Twenty-six-year-old Bar Aharoni started to leave the festival at 6:50 a.m. on Oct. 7, after hearing the rockets launched into Israel from Gaza. Trying to get through the crowd, she got lost but reached her friend and got into the car.
“We got on the road and started driving towards Kibbutz Be’eri. We saw many cars in front of us, which looked like a police checkpoint. We opened the window to see what was happening and realized it was not a police checkpoint. It was a group of terrorists,” she shared with The Media Line.
Aharoni recalled that while trying to escape, the group made a U-turn and drove for a while but couldn’t find their way out. During the chaos, Aharoni’s face was injured.
“I remember having blood all over my clothes. I can recall that my friends, Shan and Ravin, got out of the vehicle. I was also trying to get out, but when I opened the door, I saw a terrorist running and shooting. I panicked, closed the door, and tried to get out from the other side, but my leg got tangled in one of our bags. Shan came and helped me get out, and then we managed to make it to the shelter,” she said.

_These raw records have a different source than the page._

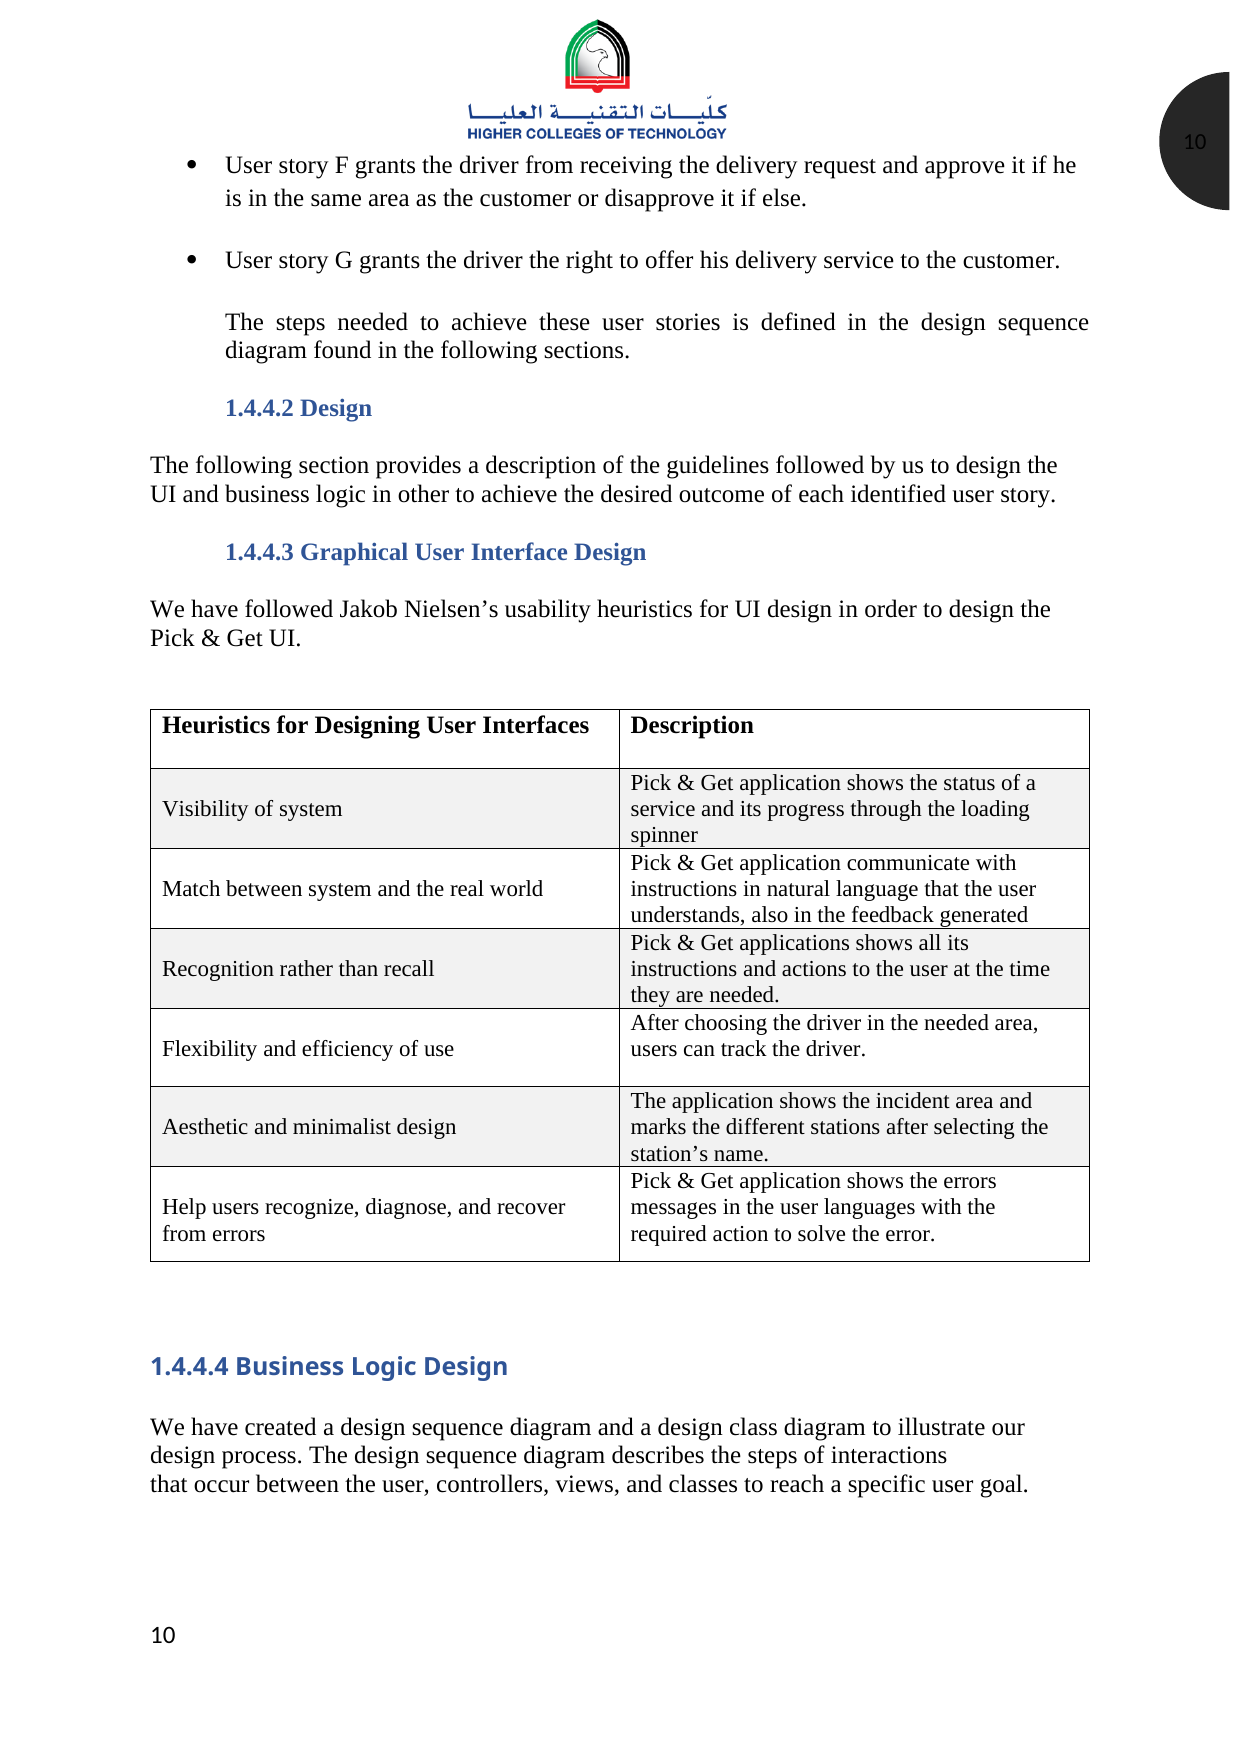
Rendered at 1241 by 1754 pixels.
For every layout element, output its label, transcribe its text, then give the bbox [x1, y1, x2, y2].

table_header Description [620, 710, 1089, 768]
table_cell Aesthetic and minimalist design [151, 1087, 619, 1166]
list Design [225, 393, 1090, 422]
table_cell Visibility of system [151, 769, 619, 848]
table_cell Pick & Get application communicate with instructions in natural language that the user understands, also in the feedback generated [620, 849, 1089, 928]
list 1.4.4.3 Graphical User Interface Design [225, 537, 1090, 565]
list User story G grants the driver the right to offer his delivery service to the customer. [187, 245, 1090, 273]
picture [468, 19, 727, 139]
table_cell Match between system and the real world [151, 849, 619, 928]
table_cell After choosing the driver in the needed area, users can track the driver. [620, 1009, 1089, 1086]
text 1.4.4.4 Business Logic Design [150, 1349, 1090, 1383]
table_cell The application shows the incident area and marks the different stations after selecting the station’s name. [620, 1087, 1089, 1166]
table_cell Help users recognize, diagnose, and recover from errors [151, 1167, 619, 1261]
table_cell Pick & Get application shows the status of a service and its progress through the loading spinner [620, 769, 1089, 848]
text The following section provides a description of the guidelines followed by us to design the UI and business logic in other to achieve the desired outcome of each identified user story. [150, 450, 1090, 508]
table_cell Flexibility and efficiency of use [151, 1009, 619, 1086]
table_cell Recognition rather than recall [151, 929, 619, 1008]
list User story F grants the driver from receiving the delivery request and approve it if he is in the same area as the customer or disapprove it if else. [187, 150, 1090, 212]
text We have created a design sequence diagram and a design class diagram to illustrate our design process. The design sequence diagram describes the steps of interactions that occur between the user, controllers, views, and classes to reach a specific user goal. [150, 1412, 1090, 1498]
list The steps needed to achieve these user stories is defined in the design sequence diagram found in the following sections. [225, 307, 1090, 364]
table_header Heuristics for Designing User Interfaces [151, 710, 619, 768]
table_cell Pick & Get application shows the errors messages in the user languages with the required action to solve the error. [620, 1167, 1089, 1261]
text We have followed Jakob Nielsen’s usability heuristics for UI design in order to design the Pick & Get UI. [150, 594, 1090, 652]
table_cell Pick & Get applications shows all its instructions and actions to the user at the time they are needed. [620, 929, 1089, 1008]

Aharoni explained that the shelter was full of people, so she and her friends had to stand close to the entrance, hoping they would survive.
“Everyone inside was hysterical, people were shouting. We heard the explosions and gunshots, noises of war, we saw terrorists and soldiers. It felt like a horror movie. We thought we would die,” Aharoni said.
Aharoni spent about an hour and a half at the shelter, and this is when she and her friends saw a car full of wounded soldiers who were evacuating.
“After we saw another vehicle of soldiers. They told everyone who was wounded to come and drive after them. We were very lucky to get out of the shelter because it was a ticking time bomb,” she recalled. Soon after they left, the shelter was attacked by terrorists.
Aharoni and her friends managed to get out but had to stop at a gas station near Sa’ad.
“Inside the station, everything was full of blood, and there were many more injured people from the party. The station worker helped me with my injury. I called my parents for the first time to tell them where I was; until then, they didn’t know,” she said.